[Testo fornito]
Lasciando stare i commenti sulla forma fatta bene o male di una parte anatomica del cane, che poi, chi ha il diritto di affermare che è fatto male? Funziona, no?! Allora andrà pur bene cosí com'è.  Capirei se si parlasse di zampe...
Secondo me, già la parola «cazzo» viene usata nelle locuzioni per indicare perlopiú «disappunto, nullità, negazione», v. anche _col cazzo, del cazzo, ecc._
La parola «cane» si usa popolarmente al singolare per significati simili ai precedenti e al plurale per indicare «male, avariato», v. anche _da cani, andare ai cani, figlio d'un cane, non esserci un cane, esser trattato come un cane. _
Quindi, per me è una locuzione nata dalla volontà di calcare la mano sul fatto che a proprio parere la cosa è piú che fatta male: «l'hai fatto *a cazzo*», «l'hai fatto *da cani*»  «l'hai fatto *a cazzo*, per giunta, *da cani*»  «l'hai fatto *a cazzo di cane*» = «l'hai fatto *malissimo malissimo e non vale assolutamente nulla e niente, ecco il mio disappunto!*».
[/Testo fornito]
◆ Consegna A: Nel testo sull'origine della locuzione «a cazzo di cane», che cosa indica la parola «cane» quando si usa al plurale?
◆ Consegna B: Prosegui il testo sull'origine della locuzione «a cazzo di cane» dal punto in cui si ferma.
I record provengono da una fonte diversa.
[Dati forniti]
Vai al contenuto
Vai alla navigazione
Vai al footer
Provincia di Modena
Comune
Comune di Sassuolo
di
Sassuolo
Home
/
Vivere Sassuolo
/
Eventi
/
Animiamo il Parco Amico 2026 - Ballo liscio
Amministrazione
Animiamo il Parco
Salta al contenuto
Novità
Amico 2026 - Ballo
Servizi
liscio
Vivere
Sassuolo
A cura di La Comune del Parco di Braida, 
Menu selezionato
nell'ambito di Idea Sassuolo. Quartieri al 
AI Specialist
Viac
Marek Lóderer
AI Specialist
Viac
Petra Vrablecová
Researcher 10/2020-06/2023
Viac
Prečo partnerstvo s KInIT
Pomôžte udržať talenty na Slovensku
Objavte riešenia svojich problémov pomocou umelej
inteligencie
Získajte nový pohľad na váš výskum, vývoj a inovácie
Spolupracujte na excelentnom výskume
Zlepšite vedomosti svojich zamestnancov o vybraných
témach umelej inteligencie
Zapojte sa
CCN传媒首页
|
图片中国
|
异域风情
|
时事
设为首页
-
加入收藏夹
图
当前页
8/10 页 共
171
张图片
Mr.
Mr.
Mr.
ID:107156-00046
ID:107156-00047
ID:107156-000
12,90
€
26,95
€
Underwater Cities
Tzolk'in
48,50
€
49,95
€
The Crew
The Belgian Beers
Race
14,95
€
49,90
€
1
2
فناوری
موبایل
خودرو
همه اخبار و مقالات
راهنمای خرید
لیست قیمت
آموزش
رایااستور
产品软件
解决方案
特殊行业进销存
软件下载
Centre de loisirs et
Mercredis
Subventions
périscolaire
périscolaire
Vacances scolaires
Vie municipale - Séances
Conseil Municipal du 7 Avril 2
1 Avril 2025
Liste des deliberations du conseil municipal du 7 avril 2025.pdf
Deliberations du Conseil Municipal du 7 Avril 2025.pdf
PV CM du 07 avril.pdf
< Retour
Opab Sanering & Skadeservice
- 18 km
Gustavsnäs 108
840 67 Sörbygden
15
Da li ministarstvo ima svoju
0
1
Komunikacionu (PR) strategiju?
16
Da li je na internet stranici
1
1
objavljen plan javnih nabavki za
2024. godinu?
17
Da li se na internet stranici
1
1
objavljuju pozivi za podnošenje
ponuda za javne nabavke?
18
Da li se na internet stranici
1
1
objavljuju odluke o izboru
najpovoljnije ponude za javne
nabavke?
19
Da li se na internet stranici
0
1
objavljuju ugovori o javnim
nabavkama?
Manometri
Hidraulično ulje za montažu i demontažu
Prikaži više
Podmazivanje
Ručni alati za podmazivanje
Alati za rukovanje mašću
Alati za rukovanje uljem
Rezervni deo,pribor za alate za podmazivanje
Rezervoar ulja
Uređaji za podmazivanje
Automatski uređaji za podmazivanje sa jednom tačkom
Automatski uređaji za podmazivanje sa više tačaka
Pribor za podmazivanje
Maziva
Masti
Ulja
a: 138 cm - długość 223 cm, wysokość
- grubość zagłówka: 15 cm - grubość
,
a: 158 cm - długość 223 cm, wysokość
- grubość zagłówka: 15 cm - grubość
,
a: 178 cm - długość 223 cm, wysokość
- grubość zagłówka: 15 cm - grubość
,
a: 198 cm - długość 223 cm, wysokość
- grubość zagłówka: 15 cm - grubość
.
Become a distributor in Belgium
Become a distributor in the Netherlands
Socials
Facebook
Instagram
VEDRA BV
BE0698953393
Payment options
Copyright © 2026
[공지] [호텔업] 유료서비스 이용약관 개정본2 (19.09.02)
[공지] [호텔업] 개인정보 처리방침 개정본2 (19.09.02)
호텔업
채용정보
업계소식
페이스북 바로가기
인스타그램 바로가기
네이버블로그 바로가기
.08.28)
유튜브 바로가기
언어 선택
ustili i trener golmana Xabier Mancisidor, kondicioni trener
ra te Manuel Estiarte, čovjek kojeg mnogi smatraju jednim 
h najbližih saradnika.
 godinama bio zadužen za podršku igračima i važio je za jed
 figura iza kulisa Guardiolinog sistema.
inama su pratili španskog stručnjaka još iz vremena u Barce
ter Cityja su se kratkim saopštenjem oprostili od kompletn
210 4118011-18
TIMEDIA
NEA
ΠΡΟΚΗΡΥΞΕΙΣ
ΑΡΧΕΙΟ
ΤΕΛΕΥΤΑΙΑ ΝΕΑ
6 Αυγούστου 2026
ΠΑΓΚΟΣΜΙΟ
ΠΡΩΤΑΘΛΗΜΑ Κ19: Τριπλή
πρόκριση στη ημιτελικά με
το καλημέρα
[/Dati forniti]
◆ Risposta A: Indica «male, avariato».

◆ Risposta B:
Mia opinione.


----------



## mara2054

Se in una rinomata università veterinaria (Messina) i docenti di anatomia animale fanno riferimento a questo tipo spiegazione scientifica per me è plausibile che il detto
provenga da basi anatomiche del membro canino. Inoltre vista la struttura di quest'ultimo che è diversa da come siamo abituati a vedere in natura, basti osservare nella flora, la forma del glande è sempre presente all'apice della verga.
El Perro: El Perro


----------



## symposium

Ci stavo pensando proprio oggi, e sono della stessa identica opinione di Dragon: anche a me la spiegazione più probabile sembra essere che il modo di dire "alla cazzo di cane" sia nato dalla combinazione delle frasi "fatto a cazzo" (cioè fatto non con la testa ma con una parte del corpo "bassa"; si sente dire anche "fatto col culo") e "fatto da cani". Il pene dei cani, concretamente, non c'entra niente. Penso che nessuno si metta a studiare la conformazione anatomica e nervosa dei peni canini per ricavarne un modo di dire popolare e volgare!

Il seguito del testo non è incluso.